In a dark world we shine our light and gravitate towards those that shine a light back to us. The everyday life is filled with small interactions of kindness and consideration, spreading a little warmth between smiles.

Someone at work happened upon an ad for wigs, she thought of me and emailed the link. I knew that I *should* get a wig, but had made no effort to do so. So, I replied to the ad, contacted the person, and we made arrangements to meet the next afternoon.

I was surprised to meet a very young woman; and she had survived 3 years of chemotherapy. She had survived and was now 3 years into recovery. And – she wanted to give away her wigs to a chemo patient who needed them! These are expensive items, and she just wanted to pass them along to help out another person. She told me how to care for them, tips for wearing them, and I came home with 2 wigs – a long and a short one. This beautiful young mom was certainly inspiring to me.

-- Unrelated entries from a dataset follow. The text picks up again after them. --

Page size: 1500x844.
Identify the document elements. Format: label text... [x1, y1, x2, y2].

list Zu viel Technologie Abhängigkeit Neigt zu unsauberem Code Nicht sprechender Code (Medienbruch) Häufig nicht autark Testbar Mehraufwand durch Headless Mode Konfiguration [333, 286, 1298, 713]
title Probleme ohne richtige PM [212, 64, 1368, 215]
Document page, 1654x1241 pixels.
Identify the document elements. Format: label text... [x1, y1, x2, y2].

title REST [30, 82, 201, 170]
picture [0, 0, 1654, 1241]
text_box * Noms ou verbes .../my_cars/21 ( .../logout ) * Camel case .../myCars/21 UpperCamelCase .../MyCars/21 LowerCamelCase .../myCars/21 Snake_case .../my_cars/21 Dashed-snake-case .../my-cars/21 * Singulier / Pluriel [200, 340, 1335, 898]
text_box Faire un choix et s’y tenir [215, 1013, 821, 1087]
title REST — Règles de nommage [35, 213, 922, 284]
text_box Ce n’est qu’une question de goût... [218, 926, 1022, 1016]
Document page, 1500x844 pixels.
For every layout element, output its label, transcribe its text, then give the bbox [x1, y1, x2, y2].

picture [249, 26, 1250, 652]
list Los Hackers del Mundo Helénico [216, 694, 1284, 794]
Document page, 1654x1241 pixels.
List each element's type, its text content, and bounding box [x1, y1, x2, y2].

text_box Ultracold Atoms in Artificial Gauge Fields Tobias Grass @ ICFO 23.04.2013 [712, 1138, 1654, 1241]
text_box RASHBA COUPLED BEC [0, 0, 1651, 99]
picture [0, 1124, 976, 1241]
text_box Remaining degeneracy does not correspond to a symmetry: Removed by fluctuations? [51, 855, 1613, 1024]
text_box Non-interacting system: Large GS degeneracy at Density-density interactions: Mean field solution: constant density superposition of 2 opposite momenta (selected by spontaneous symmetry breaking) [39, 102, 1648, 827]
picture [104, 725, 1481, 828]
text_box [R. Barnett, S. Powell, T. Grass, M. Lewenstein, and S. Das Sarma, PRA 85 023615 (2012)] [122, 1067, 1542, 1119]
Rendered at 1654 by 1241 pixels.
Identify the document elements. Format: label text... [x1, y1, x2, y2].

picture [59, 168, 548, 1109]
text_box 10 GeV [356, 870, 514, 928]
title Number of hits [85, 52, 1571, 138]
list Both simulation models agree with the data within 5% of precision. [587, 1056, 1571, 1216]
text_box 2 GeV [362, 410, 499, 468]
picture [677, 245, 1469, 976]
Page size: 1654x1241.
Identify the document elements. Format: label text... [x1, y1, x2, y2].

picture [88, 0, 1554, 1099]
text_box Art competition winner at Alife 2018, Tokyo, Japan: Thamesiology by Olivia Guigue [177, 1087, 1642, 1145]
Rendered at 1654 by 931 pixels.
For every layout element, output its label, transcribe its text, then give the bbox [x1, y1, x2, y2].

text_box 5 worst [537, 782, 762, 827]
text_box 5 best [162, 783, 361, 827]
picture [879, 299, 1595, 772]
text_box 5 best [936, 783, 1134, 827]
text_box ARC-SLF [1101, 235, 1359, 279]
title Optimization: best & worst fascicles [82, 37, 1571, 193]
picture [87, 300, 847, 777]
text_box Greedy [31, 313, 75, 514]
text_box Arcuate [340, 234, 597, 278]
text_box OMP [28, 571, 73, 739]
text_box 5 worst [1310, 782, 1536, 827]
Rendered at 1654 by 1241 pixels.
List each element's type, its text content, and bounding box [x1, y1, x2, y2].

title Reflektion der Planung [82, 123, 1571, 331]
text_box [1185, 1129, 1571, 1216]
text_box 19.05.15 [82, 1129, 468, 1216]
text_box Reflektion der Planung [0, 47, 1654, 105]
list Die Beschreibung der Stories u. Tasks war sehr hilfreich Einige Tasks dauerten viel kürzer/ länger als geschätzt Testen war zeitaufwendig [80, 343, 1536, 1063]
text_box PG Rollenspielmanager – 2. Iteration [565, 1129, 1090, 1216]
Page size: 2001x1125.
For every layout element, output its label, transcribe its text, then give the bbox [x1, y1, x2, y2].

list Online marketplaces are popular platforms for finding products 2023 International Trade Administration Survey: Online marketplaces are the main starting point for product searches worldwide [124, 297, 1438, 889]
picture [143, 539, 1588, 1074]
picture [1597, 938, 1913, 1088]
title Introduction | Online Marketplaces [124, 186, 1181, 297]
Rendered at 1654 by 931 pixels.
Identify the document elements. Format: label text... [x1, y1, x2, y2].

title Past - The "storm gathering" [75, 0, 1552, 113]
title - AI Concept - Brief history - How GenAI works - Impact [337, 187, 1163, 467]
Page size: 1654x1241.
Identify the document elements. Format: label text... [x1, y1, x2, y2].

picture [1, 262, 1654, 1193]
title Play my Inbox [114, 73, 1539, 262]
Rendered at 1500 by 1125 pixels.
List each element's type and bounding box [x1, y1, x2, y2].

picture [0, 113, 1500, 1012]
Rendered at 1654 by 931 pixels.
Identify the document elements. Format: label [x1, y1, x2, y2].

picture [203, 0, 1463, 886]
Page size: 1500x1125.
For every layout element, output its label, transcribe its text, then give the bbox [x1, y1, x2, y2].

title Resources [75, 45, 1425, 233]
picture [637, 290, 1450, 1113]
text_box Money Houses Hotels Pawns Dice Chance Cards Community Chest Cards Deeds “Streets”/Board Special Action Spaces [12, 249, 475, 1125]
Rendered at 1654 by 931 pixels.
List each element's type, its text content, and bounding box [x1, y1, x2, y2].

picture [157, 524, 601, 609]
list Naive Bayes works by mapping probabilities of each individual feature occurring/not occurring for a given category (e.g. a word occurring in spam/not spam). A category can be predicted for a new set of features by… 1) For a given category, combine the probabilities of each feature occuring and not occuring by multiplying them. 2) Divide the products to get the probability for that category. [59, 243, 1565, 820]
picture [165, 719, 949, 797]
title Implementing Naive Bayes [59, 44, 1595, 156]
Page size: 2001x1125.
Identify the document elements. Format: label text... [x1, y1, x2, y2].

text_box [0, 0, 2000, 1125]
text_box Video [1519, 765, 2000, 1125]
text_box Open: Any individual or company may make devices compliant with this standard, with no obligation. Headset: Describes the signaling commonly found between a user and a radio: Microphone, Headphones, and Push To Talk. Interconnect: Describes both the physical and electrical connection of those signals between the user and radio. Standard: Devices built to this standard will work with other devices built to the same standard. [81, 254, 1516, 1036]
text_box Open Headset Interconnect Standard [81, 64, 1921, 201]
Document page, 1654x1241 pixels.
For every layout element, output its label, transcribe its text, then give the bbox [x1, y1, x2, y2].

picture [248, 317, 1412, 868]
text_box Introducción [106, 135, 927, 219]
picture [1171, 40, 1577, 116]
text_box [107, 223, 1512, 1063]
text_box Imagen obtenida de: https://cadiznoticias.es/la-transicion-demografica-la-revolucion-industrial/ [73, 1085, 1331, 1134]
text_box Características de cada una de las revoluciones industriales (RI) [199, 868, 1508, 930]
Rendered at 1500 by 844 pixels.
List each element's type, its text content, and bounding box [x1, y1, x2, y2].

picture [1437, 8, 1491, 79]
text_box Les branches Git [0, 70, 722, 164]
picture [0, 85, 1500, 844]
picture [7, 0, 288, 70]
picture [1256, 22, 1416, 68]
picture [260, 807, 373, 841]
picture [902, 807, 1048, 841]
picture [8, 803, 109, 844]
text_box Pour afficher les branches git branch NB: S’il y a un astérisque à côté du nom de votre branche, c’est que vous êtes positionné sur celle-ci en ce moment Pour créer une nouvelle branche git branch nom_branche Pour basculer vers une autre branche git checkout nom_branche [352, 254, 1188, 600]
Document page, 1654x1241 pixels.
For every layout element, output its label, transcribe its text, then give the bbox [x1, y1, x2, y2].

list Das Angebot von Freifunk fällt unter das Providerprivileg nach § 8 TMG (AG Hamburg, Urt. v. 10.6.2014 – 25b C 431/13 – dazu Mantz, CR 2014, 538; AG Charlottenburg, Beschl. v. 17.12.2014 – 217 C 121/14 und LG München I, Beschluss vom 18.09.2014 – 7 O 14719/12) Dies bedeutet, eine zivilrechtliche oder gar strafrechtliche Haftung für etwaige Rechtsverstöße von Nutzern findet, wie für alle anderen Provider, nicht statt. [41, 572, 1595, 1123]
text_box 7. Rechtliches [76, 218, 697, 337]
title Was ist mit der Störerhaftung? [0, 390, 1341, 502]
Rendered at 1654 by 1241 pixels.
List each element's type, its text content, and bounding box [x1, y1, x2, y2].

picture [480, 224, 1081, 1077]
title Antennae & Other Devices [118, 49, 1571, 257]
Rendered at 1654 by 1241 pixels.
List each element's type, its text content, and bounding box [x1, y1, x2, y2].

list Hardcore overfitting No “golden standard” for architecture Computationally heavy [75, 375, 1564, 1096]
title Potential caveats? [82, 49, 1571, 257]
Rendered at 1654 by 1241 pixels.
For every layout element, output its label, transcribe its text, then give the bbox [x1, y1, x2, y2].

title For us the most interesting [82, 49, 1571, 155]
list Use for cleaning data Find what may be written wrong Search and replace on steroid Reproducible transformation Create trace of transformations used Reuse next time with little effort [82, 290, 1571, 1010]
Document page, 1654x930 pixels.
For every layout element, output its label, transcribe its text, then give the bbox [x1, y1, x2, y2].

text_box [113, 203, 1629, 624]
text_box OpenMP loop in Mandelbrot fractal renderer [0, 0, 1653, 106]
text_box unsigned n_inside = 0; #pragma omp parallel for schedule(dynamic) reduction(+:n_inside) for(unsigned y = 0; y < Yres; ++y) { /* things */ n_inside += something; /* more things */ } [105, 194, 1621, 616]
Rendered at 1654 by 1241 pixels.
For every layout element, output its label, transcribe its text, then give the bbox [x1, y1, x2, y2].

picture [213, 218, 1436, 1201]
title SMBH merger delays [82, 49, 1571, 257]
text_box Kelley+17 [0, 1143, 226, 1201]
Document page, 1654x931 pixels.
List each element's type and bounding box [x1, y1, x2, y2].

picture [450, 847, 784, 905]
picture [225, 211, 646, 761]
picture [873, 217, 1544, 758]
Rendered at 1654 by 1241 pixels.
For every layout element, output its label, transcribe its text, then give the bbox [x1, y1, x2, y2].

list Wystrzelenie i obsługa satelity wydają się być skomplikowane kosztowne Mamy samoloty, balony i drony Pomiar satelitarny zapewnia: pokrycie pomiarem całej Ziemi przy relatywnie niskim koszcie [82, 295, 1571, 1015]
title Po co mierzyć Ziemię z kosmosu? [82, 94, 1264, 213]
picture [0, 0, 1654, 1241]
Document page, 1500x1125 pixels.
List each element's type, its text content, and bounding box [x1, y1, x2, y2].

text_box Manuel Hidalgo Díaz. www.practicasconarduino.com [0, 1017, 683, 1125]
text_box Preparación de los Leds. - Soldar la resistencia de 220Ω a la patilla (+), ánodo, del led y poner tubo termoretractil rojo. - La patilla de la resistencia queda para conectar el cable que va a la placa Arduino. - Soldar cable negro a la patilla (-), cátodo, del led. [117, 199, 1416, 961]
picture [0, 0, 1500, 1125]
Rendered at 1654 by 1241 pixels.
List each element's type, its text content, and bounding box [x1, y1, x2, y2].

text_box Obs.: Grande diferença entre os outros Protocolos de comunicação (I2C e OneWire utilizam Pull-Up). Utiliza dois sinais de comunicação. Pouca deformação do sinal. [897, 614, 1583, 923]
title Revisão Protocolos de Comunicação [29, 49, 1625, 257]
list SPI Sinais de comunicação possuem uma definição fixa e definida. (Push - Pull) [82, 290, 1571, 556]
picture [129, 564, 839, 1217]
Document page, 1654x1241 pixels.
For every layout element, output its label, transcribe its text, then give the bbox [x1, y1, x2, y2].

Then today, several friends had a laying on of hands & a prayer circle for me. This truly touched my heart and left me feeling uplifted and strong. I know I am heading into a battle, but I know more and more every day that I am not walking alone.

Let’s not forget the angels at work around us, even on the simplest of days.

When life brings its difficulties as it always will, then those moments of light and thoughtfulness become ever more meaningful.   They shine a light reminding us what to focus on – the goodness and positive parts of our life.